– Nie zdziwiłbym się, gdyby za dwa, trzy tygodnie te restrykcje w istotny sposób się zmniejszyły – stwierdził były szef GIS, Jarosław Pinkas. Optymistyczny scenariusz trwałby jednak tylko przez chwilę, bo restrykcyjne zasady miałyby zostać ponownie wprowadzone przez rząd jeszcze jesienią tego roku.
Nowe obostrzenia w Polsce zostaną wprowadzone już w sobotę 27 marca i mają obowiązywać do 9 kwietnia. Przypomnijmy, że rząd zdecydował się m.in. na wprowadzenie nowych limitów, jeśli chodzi o liczbę osób w kościołach.
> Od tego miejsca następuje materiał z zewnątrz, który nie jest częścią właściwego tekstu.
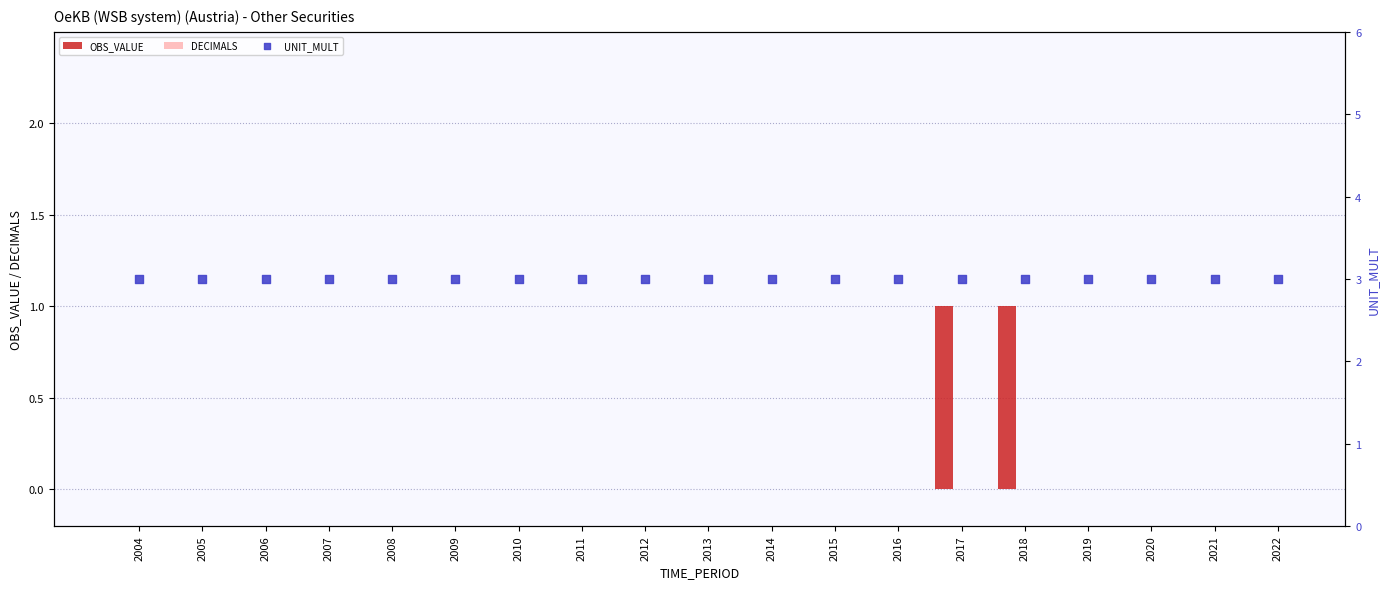

Which series has the largest total across all categories?

UNIT_MULT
Zamknięte zostaną również przedszkola i żłobki, a także salony fryzjerskie i kosmetyczne.
Czy po okresie wielkanocnym możemy liczyć na luzowanie obostrzeń? A może rząd zdecyduje się ostatecznie na wprowadzenie stanu nadzwyczajnego? – Wiadomo, że jeżeli wprowadzimy jakieś drastyczne represje, to nie będziemy rozwijać gospodarki, dzieci nie będą się socjalizować (...) Nie zdziwiłbym się, gdyby za dwa, trzy tygodnie te restrykcje w istotny sposób się zmniejszyły – stwierdził w programie "Newsroom" WP były Główny Inspektor Sanitarny, prof. Jarosław Pinkas.
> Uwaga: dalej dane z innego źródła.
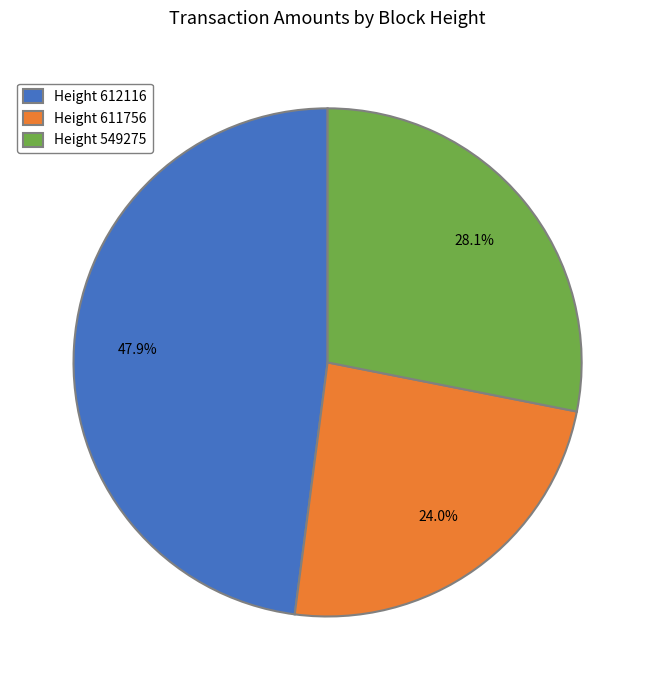

What is the smallest slice in the pie chart?

Height 611756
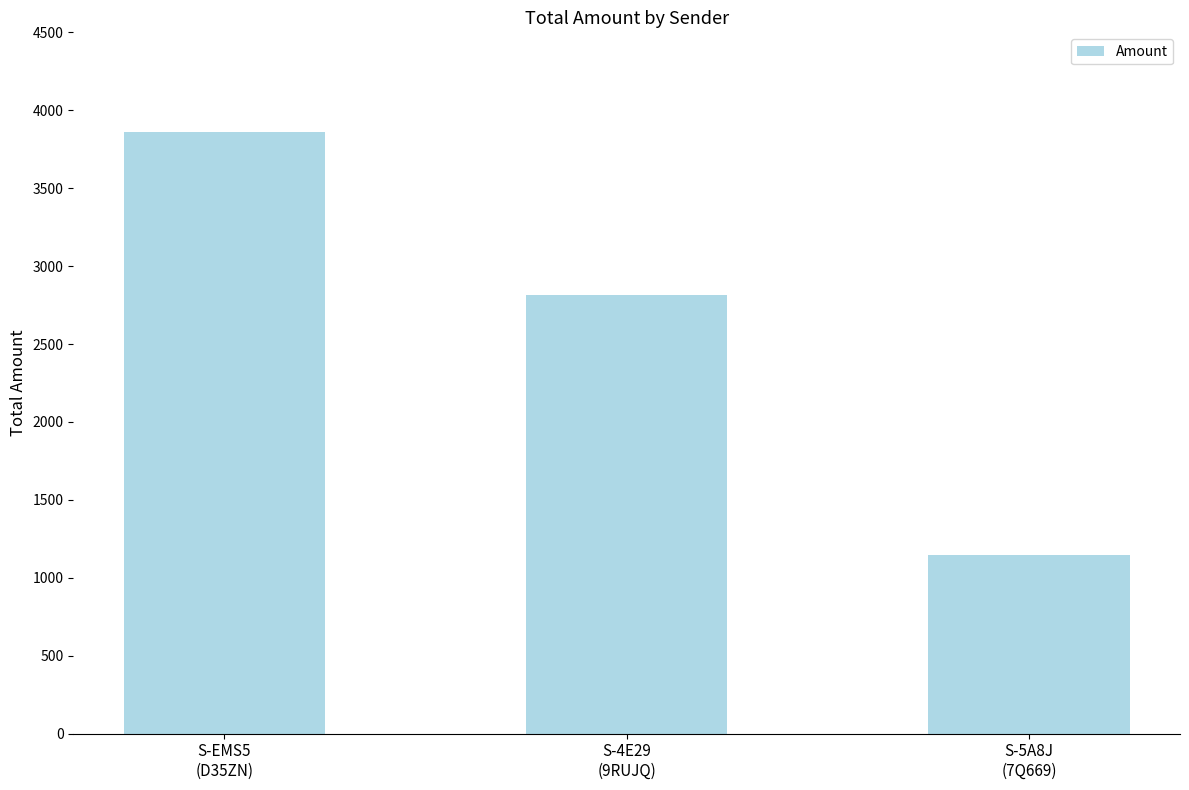

How many data points does each series have?

3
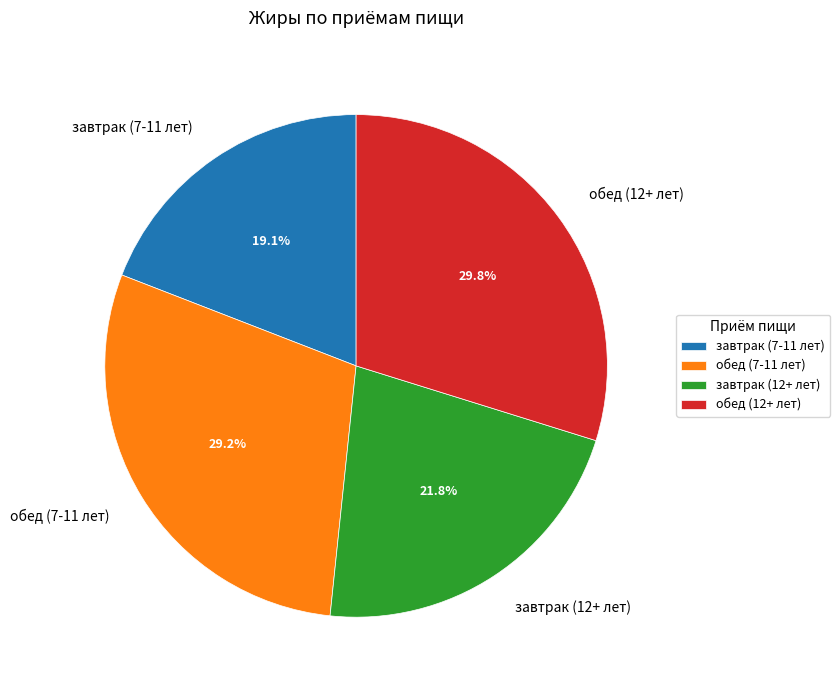

True or false: обед (12+ лет) accounts for 15% of the total.

False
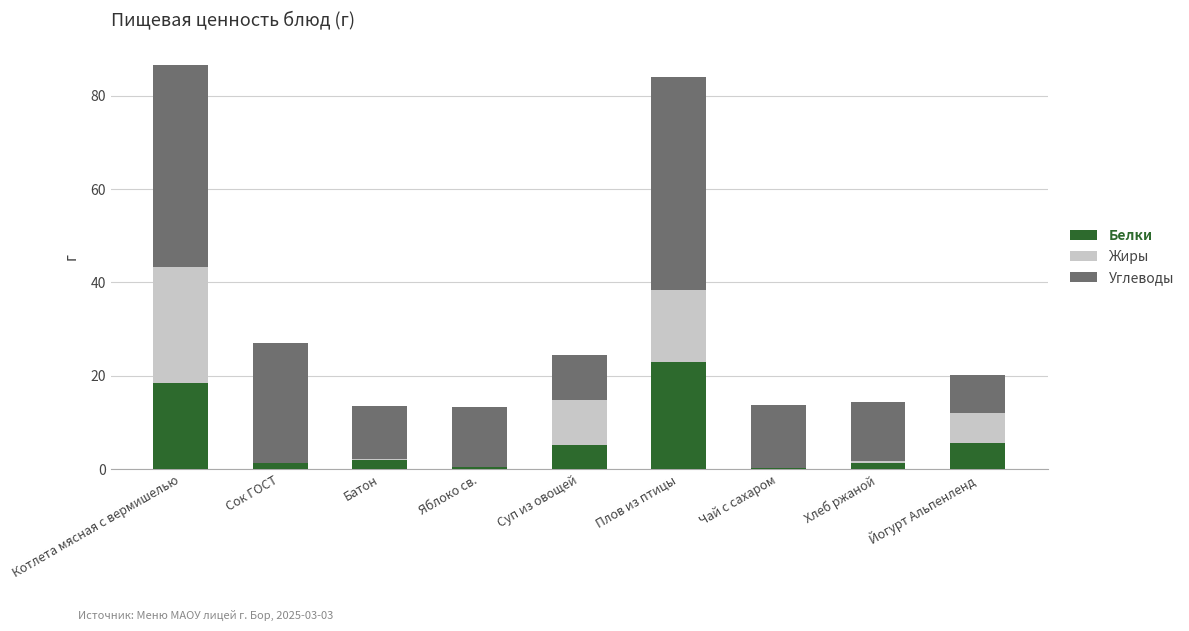

What is the sum of all Белки values?

57.7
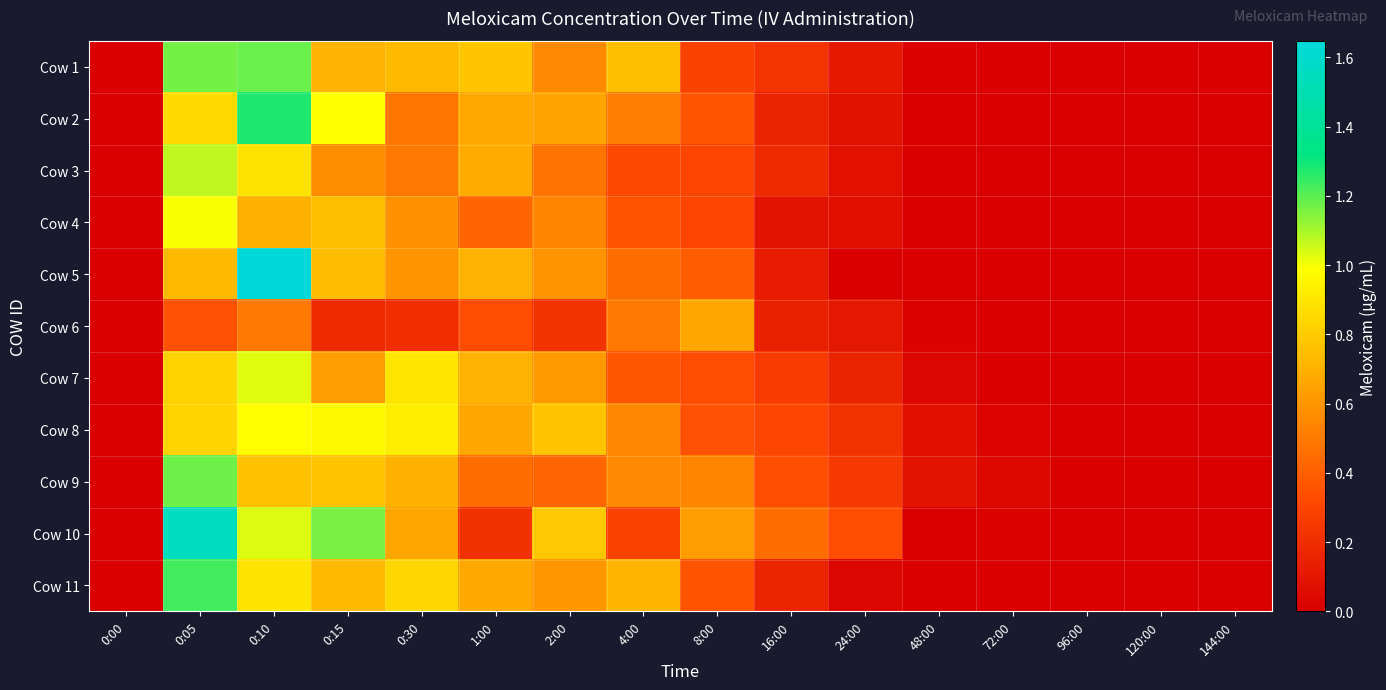

At how many categories does at least one series exceed 0?

15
Do szybkiego poluzowania obostrzeń i większej swobody prawdopodobnie w okresie letnim nie powinniśmy się jednak przyzwyczajać. Były szef GIS nie ukrywa, że jesienią sytuacja może znów ulec zmianie. – Być może bliżej jesieni, kiedy będzie inna pogoda, kiedy będzie mniejsze promieniowanie UV i parę innych czynników, to trzeba będzie je z powrotem wprowadzić – oznajmił Pinkas.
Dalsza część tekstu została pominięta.